**** Information provided ****

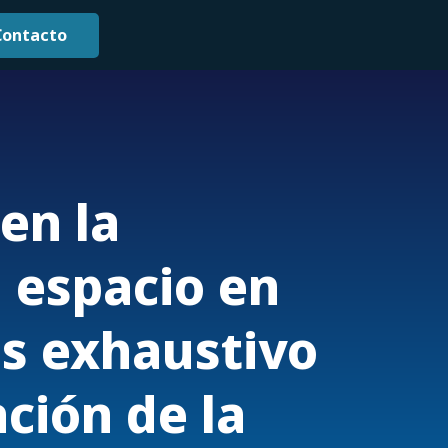
Contacto
 en la
 espacio en
sis exhaustivo
ción de la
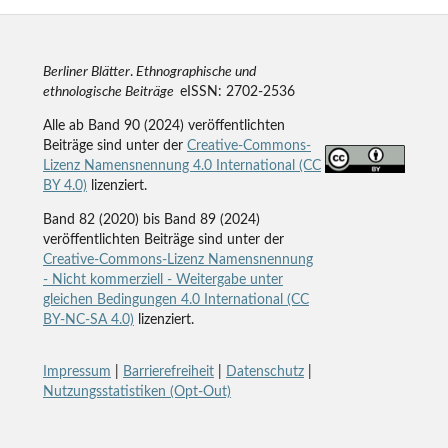
Berliner Blätter
.
Ethnographische und
ethnologische Beiträge
eISSN: 2702-2536
Alle ab Band 90 (2024) veröffentlichten
Beiträge sind unter der
Creative-Commons-
Lizenz Namensnennung 4.0 International (CC
BY 4.0)
lizenziert.
Band 82 (2020) bis Band 89 (2024)
veröffentlichten Beiträge sind unter der
Creative-Commons-Lizenz Namensnennung
- Nicht kommerziell - Weitergabe unter
gleichen Bedingungen 4.0 International (CC
BY-NC-SA 4.0)
lizenziert.
Impressum
|
Barrierefreiheit
|
Datenschutz
|
Nutzungsstatistiken (Opt-Out)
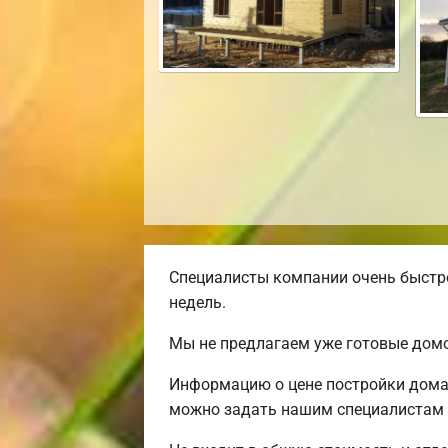
Специалисты компании очень быстро
недель.
Мы не предлагаем уже готовые домо
Информацию о цене постройки дома 
можно задать нашим специалистам п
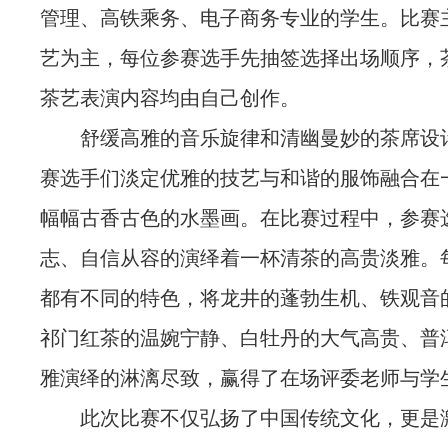
管理、高铁乘务、电子商务专业的学生。比赛
艺为主，每位参赛选手先抽签选择出场顺序，
茶艺表演内容均由自己创作。
舒缓高雅的音乐旋律和清幽曼妙的茶席设
赛选手们淡定优雅的技艺与和谐的服饰融合在
幅幅古香古色的水墨画。在比赛过程中，参赛
志、自信从容的演绎着一杯清茶的高贵淡雅。
都有不同的特色，将龙井的蓬勃生机、铁观音
祁门红茶的温婉宁静、白牡丹的大气高贵、普
雅演绎的淋漓尽致，赢得了在场评委老师与学
此次比赛不仅弘扬了中国传统文化，更是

****

* **Task requirements**
Write out, exactly as they appear, the lines from the one containing "艺为主，每位参赛选手先抽签选择出场顺序，" through the last line of the records above, both included, and nothing more.

* **Your solution**
艺为主，每位参赛选手先抽签选择出场顺序，
茶艺表演内容均由自己创作。
舒缓高雅的音乐旋律和清幽曼妙的茶席设
赛选手们淡定优雅的技艺与和谐的服饰融合在
幅幅古香古色的水墨画。在比赛过程中，参赛
志、自信从容的演绎着一杯清茶的高贵淡雅。
都有不同的特色，将龙井的蓬勃生机、铁观音
祁门红茶的温婉宁静、白牡丹的大气高贵、普
雅演绎的淋漓尽致，赢得了在场评委老师与学
此次比赛不仅弘扬了中国传统文化，更是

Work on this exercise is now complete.